7. Constrained Optimization
7.1 Equality-Constrained Problems
Lagrange multipliers
\[\mathcal L(x,\lambda)=f(x)+\lambda^\top h(x).\]KKT conditions
Stationarity + primal feasibility (+ regularity assumptions).
7.2 Quadratic Programming
Convex QP
\[\min_x\; \tfrac12 x^\top Qx + c^\top x \quad\text{s.t.}\quad Ax\le b,\]with $Q\succeq0$.
Active-set methods
Iteratively guess active constraints and solve equality-constrained subproblems.
7.3 Interior-Point Methods
Barrier methods
Replace inequality constraints using log barriers.
Central path
Solutions of barrier problems as parameter $\mu\downarrow 0$.
Primal–dual formulation
Solve coupled KKT-like nonlinear systems with Newton steps.

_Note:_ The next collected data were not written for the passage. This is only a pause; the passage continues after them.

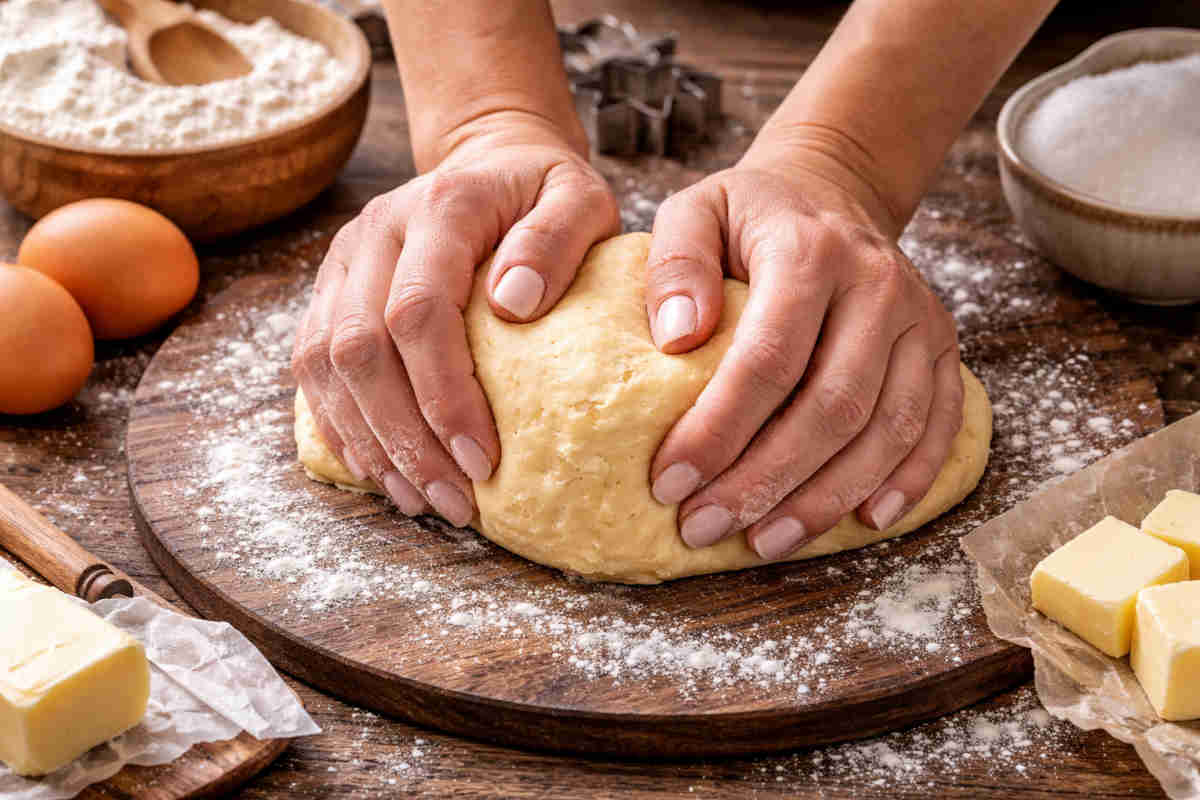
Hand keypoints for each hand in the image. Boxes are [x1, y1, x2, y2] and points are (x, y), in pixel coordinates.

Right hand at [292, 113, 618, 525]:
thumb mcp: (581, 198)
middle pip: (360, 348)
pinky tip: (381, 471)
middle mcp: (376, 231)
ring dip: (370, 442)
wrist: (493, 160)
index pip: (419, 311)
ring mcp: (344, 261)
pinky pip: (311, 368)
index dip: (444, 394)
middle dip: (405, 437)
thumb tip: (514, 304)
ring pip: (325, 365)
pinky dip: (343, 426)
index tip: (484, 459)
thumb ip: (558, 241)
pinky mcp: (330, 290)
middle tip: (454, 501)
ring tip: (421, 499)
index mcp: (440, 208)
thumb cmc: (546, 193)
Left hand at [644, 151, 961, 558]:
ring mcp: (921, 320)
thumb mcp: (696, 210)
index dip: (718, 430)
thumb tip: (675, 338)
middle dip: (764, 481)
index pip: (767, 360)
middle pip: (831, 407)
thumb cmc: (751, 216)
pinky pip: (937, 426)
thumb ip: (676, 264)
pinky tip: (864, 522)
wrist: (833, 193)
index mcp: (810, 253)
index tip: (669, 481)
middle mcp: (878, 287)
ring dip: (826, 498)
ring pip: (887, 429)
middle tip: (704, 526)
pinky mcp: (944, 349)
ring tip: (765, 541)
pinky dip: (907, 481)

7.4 Augmented Lagrangian Methods
Penalty methods
Add penalty terms to enforce constraints.
ADMM framework
Alternating Direction Method of Multipliers for decomposable objectives/constraints.

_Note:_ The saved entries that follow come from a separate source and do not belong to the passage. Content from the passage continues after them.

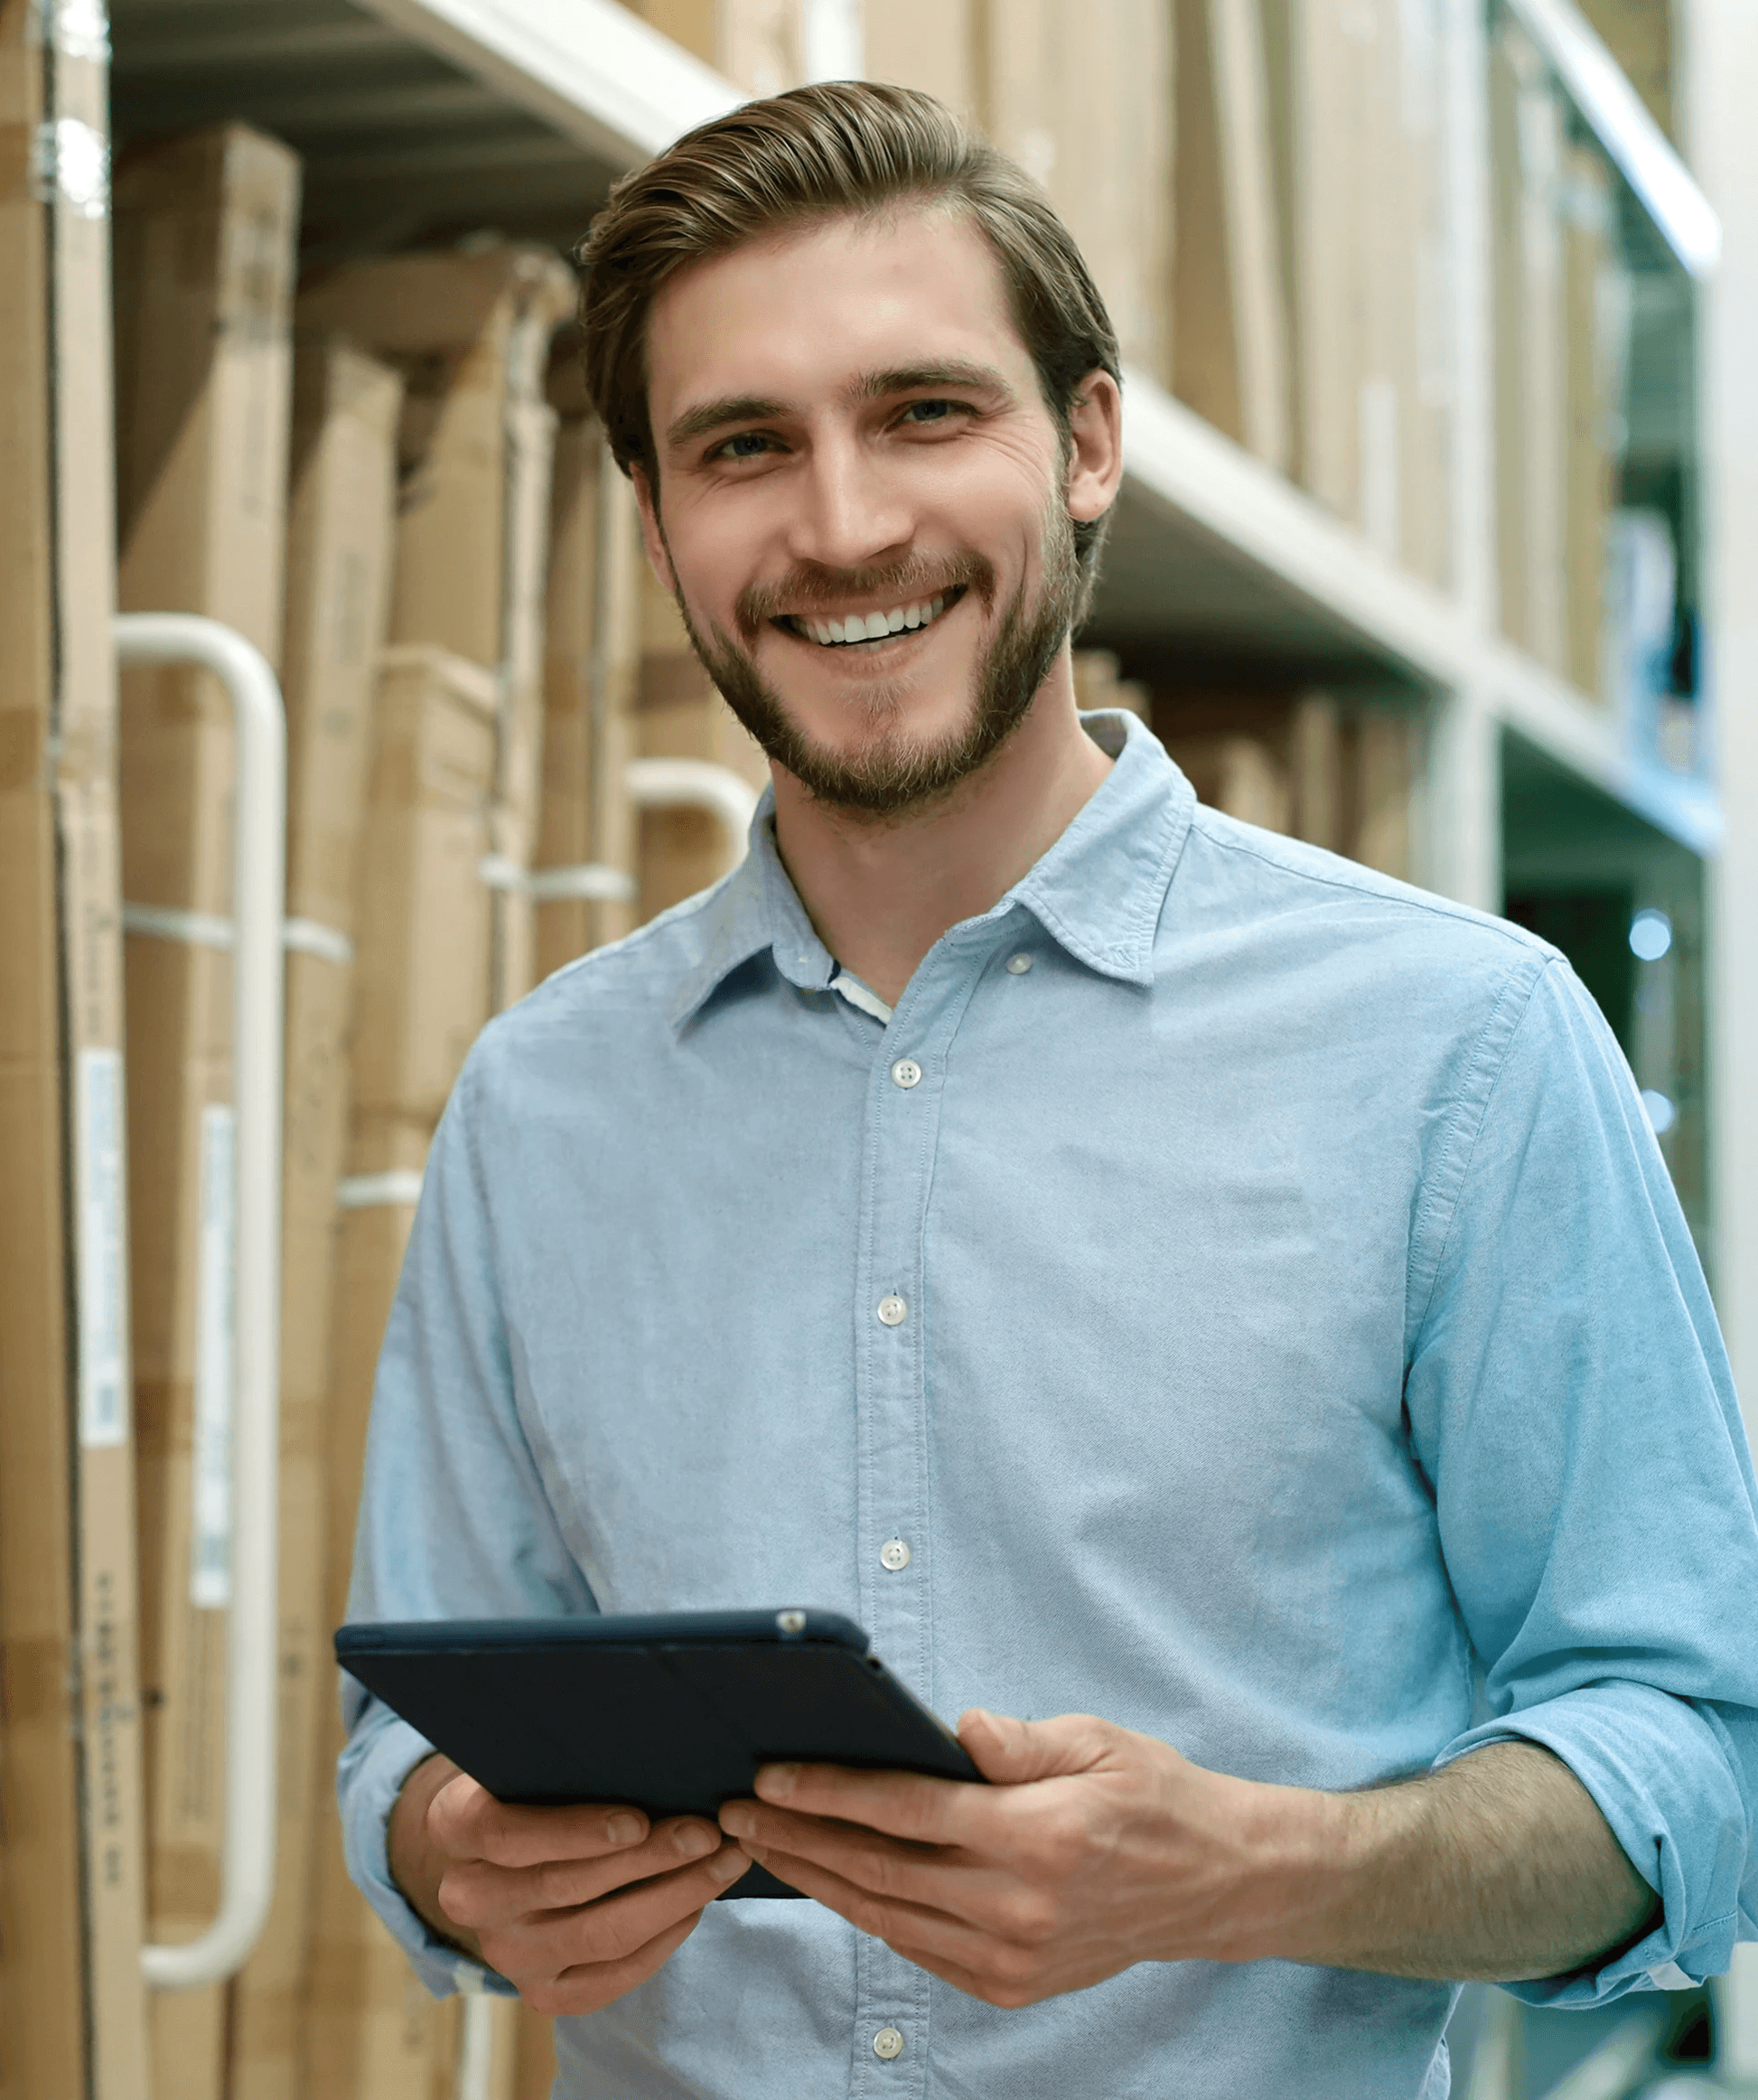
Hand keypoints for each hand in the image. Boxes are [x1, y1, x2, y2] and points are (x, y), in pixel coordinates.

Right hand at [391, 1756, 750, 2014]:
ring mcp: (504, 1953)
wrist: (499, 1854)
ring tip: (723, 1863)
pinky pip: (609, 1978)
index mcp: (455, 1826)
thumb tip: (653, 1741)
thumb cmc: (533, 1784)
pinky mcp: (541, 1993)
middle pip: (567, 1886)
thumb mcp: (529, 1756)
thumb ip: (566, 1755)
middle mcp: (468, 1898)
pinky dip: (662, 1942)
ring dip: (672, 1898)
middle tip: (708, 1833)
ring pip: (598, 1936)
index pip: (511, 1835)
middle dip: (649, 1859)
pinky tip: (696, 1905)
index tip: (639, 1820)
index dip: (577, 1832)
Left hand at [717, 1711, 1287, 2006]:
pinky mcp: (1010, 1986)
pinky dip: (867, 1915)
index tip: (770, 1775)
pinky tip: (831, 1884)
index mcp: (1037, 1835)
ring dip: (817, 1880)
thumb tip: (957, 1730)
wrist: (1215, 1884)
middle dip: (799, 1837)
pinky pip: (917, 1948)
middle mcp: (1017, 1906)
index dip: (831, 1791)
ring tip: (764, 1845)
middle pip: (880, 1869)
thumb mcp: (1098, 1742)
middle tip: (737, 1811)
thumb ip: (1021, 1742)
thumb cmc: (1153, 1794)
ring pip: (887, 1916)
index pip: (907, 1810)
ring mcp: (1011, 1957)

8. Large-Scale Optimization
8.1 Sparsity and Structure
Sparse matrix storage
CSR/CSC and block formats reduce memory and arithmetic.
Computational complexity
Exploit sparsity to avoid dense $O(n^3)$ bottlenecks.
8.2 Stochastic Gradient Methods
SGD
\[x_{k+1}=x_k-\alpha_k g_k,\quad \mathbb E[g_k]=\nabla f(x_k).\]Variance reduction
SVRG/SAGA-type methods reduce stochastic noise and improve rates.
8.3 Distributed Optimization
Consensus formulation
\[\min_{x_i}\; \sum_{i=1}^N f_i(x_i) \quad\text{s.t.}\quad x_i=x_j\;\forall (i,j)\in E.\]Decomposition methods
Dual decomposition, ADMM, and gradient tracking methods.
9. Convergence Theory
9.1 Rates of Convergence
- Linear: $|e_{k+1}|\le c|e_k|$, $0<c<1$.
- Superlinear: $|e_{k+1}|/|e_k|\to 0$.
- Quadratic: $|e_{k+1}|\le C|e_k|^2$.
9.2 Global vs Local Convergence
- Global: convergence from broad initialization set.
- Local: convergence guaranteed only near solution.
9.3 Complexity Analysis
Track:
- iteration complexity (e.g., $O(1/k)$, linear rate),
- arithmetic cost per iteration,
- memory complexity,
- wall-clock scaling with problem size and sparsity.
These four dimensions are needed for practical algorithm comparison.